Факультетским куплетам, популярным с незапамятных времен, не было конца. Не остались без внимания ни кровожадность профессора Лейна, ни изобретательность профессора Брюна, мастера придумывать новые названия для им же изобретенных болезней, ни личные пристрастия профессора Шварца, ни семейные дрязги профессора Гиллеспи. Профессор Нортон, один из самых уважаемых преподавателей, отделался легким испугом. Прозвучали и новые куплеты; некоторые из них Билл сочинил сам:

II

В июле Билл готовился переступить порог клиники в составе группы новоиспеченных докторов. Вместе со своим однокурсником Шоутцем он провел пару месяцев на острове Мартас-Винъярд, где купался и рыбачил, а потом, пышущий здоровьем и энтузиазмом, вернулся, чтобы приступить к работе.
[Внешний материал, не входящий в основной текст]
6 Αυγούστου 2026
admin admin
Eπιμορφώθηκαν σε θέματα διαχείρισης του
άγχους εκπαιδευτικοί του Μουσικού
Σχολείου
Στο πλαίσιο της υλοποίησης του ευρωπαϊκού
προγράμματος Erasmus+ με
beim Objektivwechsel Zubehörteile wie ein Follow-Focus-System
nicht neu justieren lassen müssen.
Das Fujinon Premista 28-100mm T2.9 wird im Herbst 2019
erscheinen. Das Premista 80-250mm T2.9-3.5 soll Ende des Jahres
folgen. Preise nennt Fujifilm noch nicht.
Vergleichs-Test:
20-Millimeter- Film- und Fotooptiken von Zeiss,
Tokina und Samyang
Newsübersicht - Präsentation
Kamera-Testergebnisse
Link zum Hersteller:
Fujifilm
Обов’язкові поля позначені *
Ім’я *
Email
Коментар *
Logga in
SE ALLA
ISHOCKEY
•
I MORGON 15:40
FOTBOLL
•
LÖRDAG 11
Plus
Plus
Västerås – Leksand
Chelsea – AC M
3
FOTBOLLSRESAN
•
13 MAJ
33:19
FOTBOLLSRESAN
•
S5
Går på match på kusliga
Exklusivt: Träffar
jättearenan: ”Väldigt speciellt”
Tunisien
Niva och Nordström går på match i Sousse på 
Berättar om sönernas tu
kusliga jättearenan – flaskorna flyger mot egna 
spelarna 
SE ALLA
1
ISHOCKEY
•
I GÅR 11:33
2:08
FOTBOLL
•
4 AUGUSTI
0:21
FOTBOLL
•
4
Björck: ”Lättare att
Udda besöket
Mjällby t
Мощенная красным кирпичом площадь плавилась под солнцем Мэриленда. Билл вошел через главное здание, где гигантский Христос осенял вестибюль мраморным жестом милосердия. В эти же двери тридцать лет назад молодым интерном входил отец Билла.

Внезапно Билла как ударило; от прежнего спокойствия не осталось и следа; он перестал понимать, зачем оказался в этом месте. Стоявшая под сенью статуи темноволосая девушка с огромными лучезарными глазами шагнула вперед, задержала на нем взгляд ровно настолько, чтобы лишить его рассудка, а потом с импульсивным «привет!» упорхнула в какой-то кабинет.

Потрясенный, выбитый из колеи, опешивший, растерянный, он все еще смотрел ей вслед, когда его окликнул профессор Нортон:

— Если не ошибаюсь, Уильям Талливер Пятый…

III

Очнулся он с таким чувством, будто долгие часы провалялся на больничной койке. Его бил озноб, в голове стучало, все тело охватила слабость, но разбудила его новая волна боли. Напротив него в кресле сидел Джордж Шоутц, держа на колене знакомый бланк истории болезни.

— Что за чертовщина? — слабо выговорил Билл. — Что со мной такое? В чем дело?

— Жить будешь, — ответил Джордж. — Лежи, не дергайся.

Биллу даже не хватило сил приподняться.

— «Лежи, не дергайся»! — не веря своим ушам, повторил он. — За кого ты меня держишь — за тупого пациента? Я тебя спрашиваю: что со мной такое?